Denise Huskins’ alleged kidnapper pleads not guilty
A former Marine and Harvard-educated lawyer pleaded not guilty in federal court in Sacramento Monday to a charge of kidnapping a physical therapist from Vallejo in March.
Defense attorney Thomas Johnson entered the plea on behalf of Matthew Muller, 38, at Muller’s arraignment on an indictment issued Thursday by a federal grand jury, according to U.S. Attorney’s Office spokeswoman Lauren Horwood.
Muller, of Orangevale in Sacramento County, is accused of abducting Denise Huskins, 30, from her Mare Island home on March 23 and holding her captive for two days before dropping her off near her mother’s house in Huntington Beach.
Last week’s indictment replaced a criminal complaint filed by U.S. prosecutors in federal court in Sacramento on June 29.
U.S. Magistrate Kendall Newman Monday ordered Muller to return to court on Nov. 5 for a status conference before U.S. District Judge Troy Nunley, the trial judge assigned to the case, Horwood said.
The kidnapping charge carries a possible maximum sentence of life in prison if Muller is convicted.
Muller has been in custody since his arrest at his mother’s home in South Lake Tahoe on June 8 on state charges of a separate invasion and attempted robbery of a Dublin residence on June 5.
Last month, he pleaded no contest and was convicted in Alameda County Superior Court of attempted robbery, burglary and assault with a deadly weapon in the Dublin case.
A cell phone Muller allegedly left behind while fleeing the Dublin residence led to alleged evidence that caused federal and state authorities to charge him in both crimes.

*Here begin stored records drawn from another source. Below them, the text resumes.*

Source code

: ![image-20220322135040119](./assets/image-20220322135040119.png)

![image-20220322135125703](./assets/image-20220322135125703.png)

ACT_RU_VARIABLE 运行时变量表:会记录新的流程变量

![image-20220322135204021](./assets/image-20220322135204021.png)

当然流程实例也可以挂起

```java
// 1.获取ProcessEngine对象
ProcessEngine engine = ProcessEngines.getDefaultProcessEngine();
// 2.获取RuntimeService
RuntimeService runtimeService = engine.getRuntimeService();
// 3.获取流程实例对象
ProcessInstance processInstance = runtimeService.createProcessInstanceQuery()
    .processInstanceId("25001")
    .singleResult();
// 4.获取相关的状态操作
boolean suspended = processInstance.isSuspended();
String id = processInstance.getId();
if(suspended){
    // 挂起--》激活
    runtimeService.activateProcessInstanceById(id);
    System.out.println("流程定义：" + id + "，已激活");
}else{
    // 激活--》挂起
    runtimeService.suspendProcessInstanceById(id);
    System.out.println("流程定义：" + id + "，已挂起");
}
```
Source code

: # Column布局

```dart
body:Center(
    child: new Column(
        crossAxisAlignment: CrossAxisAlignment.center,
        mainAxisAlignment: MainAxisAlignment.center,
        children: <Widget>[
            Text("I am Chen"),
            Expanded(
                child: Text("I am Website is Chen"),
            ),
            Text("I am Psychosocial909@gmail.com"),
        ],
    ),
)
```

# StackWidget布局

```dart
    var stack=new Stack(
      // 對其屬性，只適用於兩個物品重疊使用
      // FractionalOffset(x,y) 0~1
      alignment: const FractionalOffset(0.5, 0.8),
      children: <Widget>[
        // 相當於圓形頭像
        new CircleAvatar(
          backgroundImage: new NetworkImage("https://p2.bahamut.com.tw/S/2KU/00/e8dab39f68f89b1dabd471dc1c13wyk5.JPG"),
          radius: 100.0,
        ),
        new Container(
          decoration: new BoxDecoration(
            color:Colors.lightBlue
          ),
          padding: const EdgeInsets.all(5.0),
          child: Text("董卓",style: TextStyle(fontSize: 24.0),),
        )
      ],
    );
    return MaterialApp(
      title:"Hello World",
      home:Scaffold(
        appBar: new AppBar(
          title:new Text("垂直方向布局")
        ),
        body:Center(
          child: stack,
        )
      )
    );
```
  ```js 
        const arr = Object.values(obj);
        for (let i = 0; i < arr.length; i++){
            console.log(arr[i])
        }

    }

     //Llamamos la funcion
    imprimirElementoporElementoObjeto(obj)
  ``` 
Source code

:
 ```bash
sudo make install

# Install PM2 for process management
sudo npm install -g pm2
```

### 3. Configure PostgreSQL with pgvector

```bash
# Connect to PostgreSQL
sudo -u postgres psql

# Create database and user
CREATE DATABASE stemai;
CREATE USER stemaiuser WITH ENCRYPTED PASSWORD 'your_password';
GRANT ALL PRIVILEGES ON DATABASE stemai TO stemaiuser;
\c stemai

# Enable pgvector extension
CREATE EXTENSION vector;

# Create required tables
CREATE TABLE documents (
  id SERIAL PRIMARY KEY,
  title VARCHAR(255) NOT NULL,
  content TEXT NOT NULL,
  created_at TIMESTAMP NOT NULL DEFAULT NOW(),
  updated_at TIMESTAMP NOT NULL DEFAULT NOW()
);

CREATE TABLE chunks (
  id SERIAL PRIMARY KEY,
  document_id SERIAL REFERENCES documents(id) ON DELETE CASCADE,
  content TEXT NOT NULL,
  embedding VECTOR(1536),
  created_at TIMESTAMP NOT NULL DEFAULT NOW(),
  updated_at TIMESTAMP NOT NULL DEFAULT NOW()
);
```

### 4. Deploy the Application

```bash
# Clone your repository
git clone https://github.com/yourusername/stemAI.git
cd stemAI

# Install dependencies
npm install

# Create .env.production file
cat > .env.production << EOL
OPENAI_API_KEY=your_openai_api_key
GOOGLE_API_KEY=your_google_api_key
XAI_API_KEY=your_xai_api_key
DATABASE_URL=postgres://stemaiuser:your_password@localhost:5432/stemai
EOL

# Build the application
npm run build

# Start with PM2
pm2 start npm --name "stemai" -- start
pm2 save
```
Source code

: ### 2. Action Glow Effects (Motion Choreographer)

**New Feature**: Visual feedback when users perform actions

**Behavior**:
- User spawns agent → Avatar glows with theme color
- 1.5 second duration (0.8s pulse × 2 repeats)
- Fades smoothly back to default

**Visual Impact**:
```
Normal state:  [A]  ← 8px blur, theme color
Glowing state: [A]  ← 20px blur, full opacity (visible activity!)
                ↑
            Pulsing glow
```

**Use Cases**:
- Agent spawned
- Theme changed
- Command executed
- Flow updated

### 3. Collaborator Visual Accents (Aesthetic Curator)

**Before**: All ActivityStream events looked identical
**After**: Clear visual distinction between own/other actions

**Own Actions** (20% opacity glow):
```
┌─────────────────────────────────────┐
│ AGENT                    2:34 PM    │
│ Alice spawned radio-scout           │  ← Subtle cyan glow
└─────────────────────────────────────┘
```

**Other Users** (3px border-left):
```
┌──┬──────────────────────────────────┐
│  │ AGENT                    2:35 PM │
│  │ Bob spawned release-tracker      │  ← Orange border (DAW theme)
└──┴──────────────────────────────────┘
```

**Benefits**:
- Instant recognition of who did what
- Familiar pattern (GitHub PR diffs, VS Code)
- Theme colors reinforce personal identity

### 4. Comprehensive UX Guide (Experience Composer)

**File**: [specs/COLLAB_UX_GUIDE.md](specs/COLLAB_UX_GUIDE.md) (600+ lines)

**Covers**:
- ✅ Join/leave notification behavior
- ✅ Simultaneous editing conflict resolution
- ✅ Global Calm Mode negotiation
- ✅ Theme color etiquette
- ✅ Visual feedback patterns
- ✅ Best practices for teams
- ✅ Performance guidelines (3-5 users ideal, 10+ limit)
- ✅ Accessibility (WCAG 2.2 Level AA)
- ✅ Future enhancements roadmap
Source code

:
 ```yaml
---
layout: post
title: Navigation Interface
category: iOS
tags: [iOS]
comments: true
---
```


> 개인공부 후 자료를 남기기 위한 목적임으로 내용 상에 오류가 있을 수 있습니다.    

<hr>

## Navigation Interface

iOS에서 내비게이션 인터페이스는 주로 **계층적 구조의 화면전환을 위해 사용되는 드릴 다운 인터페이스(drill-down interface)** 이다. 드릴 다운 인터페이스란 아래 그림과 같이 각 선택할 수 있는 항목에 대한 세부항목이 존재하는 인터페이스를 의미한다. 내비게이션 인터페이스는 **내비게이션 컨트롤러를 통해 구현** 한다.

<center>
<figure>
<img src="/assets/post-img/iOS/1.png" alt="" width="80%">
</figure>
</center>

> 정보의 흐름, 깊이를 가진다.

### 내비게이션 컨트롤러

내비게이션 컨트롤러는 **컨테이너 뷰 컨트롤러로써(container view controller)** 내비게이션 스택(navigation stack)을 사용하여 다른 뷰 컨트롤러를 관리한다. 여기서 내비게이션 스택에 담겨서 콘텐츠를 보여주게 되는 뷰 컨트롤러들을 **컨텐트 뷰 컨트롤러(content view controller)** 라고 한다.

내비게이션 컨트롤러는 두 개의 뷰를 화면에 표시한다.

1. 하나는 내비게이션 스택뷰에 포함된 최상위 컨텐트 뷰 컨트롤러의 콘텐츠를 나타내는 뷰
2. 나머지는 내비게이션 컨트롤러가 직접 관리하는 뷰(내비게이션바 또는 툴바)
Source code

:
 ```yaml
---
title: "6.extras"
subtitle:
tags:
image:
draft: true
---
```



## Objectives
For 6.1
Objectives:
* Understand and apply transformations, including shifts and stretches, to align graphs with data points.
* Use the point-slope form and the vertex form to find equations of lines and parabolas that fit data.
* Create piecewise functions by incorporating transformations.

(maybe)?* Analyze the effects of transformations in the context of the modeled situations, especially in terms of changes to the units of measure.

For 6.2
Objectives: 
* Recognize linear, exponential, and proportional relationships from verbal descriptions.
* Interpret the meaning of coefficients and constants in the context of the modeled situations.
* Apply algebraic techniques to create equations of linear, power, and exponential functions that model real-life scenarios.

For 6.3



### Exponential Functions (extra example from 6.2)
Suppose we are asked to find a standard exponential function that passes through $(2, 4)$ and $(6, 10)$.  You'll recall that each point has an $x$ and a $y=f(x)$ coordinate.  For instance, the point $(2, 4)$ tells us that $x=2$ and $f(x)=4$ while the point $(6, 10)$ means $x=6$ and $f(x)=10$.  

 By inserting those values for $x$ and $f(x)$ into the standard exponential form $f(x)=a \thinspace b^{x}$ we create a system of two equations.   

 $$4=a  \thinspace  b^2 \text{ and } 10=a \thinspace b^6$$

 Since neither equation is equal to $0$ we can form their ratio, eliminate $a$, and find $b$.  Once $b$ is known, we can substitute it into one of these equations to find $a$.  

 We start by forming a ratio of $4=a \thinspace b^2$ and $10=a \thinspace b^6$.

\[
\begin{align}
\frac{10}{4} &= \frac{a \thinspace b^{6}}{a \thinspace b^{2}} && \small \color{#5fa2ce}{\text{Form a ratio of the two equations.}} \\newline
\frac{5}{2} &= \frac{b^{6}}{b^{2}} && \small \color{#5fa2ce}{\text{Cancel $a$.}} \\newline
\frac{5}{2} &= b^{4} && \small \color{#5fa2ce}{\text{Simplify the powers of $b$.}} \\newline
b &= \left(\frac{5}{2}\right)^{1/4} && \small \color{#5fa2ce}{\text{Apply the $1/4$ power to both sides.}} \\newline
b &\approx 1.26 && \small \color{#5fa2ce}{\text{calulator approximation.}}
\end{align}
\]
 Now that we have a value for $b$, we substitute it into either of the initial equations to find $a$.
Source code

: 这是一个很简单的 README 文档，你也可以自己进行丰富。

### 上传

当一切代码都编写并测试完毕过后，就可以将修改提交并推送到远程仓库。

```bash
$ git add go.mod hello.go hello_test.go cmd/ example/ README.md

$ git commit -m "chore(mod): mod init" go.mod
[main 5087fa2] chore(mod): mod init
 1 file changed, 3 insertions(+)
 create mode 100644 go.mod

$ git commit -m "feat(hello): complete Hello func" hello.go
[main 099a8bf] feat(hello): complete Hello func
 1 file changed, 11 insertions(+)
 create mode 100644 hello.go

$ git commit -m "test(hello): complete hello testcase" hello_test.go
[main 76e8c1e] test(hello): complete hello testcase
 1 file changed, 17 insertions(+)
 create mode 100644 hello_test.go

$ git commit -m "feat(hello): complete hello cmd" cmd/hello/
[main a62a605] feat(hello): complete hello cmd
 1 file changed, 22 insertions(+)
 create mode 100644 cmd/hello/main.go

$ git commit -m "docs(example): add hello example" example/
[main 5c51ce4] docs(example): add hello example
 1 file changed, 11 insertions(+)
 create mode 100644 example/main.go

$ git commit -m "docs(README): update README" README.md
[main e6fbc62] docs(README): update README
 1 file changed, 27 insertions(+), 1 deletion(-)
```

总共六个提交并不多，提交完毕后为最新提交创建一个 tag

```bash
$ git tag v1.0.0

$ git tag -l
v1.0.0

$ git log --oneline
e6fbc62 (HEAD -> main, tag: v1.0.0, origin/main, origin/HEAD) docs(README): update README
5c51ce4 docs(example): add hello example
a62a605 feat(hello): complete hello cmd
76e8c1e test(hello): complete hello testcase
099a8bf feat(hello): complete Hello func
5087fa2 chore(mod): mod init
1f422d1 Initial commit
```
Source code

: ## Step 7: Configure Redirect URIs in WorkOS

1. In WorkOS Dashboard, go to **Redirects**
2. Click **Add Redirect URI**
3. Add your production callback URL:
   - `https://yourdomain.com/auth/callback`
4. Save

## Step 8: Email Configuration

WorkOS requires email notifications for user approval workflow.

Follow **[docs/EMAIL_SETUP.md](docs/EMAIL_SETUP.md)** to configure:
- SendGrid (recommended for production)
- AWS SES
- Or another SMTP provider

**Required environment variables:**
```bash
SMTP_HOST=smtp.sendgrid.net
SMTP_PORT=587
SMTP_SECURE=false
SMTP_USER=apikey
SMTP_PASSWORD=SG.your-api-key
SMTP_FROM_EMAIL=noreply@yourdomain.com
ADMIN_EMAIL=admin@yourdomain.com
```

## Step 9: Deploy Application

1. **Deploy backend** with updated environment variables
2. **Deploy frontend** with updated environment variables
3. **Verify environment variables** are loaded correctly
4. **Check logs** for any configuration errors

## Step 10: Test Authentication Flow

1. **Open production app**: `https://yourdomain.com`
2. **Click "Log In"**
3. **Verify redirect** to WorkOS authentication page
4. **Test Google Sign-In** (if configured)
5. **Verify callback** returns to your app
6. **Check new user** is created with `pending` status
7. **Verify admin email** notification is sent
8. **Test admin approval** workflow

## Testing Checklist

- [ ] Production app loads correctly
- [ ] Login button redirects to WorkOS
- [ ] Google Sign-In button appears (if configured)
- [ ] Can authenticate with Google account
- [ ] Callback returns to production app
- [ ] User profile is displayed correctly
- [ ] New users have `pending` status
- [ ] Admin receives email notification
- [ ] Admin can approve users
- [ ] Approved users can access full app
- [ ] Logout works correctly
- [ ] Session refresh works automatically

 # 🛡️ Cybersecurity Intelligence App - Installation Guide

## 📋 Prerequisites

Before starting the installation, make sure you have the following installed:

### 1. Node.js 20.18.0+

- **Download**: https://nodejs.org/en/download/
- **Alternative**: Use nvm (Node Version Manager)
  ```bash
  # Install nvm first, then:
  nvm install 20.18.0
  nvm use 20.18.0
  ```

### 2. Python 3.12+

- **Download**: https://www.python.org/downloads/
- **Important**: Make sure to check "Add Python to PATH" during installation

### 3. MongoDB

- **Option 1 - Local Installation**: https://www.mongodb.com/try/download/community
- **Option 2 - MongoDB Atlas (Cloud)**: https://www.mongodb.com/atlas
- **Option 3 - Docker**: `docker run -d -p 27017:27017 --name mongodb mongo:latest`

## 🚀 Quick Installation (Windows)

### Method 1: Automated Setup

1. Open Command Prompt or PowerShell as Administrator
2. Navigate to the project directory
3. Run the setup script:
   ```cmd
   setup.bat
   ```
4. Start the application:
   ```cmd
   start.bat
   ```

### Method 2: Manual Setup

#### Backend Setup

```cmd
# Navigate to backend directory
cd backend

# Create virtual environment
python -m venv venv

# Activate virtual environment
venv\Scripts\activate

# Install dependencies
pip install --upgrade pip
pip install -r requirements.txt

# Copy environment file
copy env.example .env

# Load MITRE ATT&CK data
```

Muller was brought to court Monday with both his hands and feet shackled, as was also the case at a previous appearance last month.
Johnson asked Newman to reconsider whether full shackling was needed, but the magistrate ordered the shackling to continue because of Muller’s conviction in the Dublin case, Horwood said.
Muller served in the Marines from 1995 to 1998 and later graduated from Harvard Law School. He worked for a time as an immigration attorney but was disbarred earlier this year.
He told Alameda County sheriff’s detectives when he was arrested in June that he suffered from problems with psychosis and was diagnosed with bipolar disorder in 2008, according to an FBI affidavit.
Vallejo police initially said they believed the account of the kidnapping by Huskins and her boyfriend, Aaron Quinn, was a hoax.
After Muller was charged in the federal criminal complaint, Police Chief Andrew Bidou sent the couple a letter of apology in July.
In September, Huskins and Quinn filed a claim of reputation damage and emotional distress against the Vallejo Police Department, in a possible precursor to a civil lawsuit.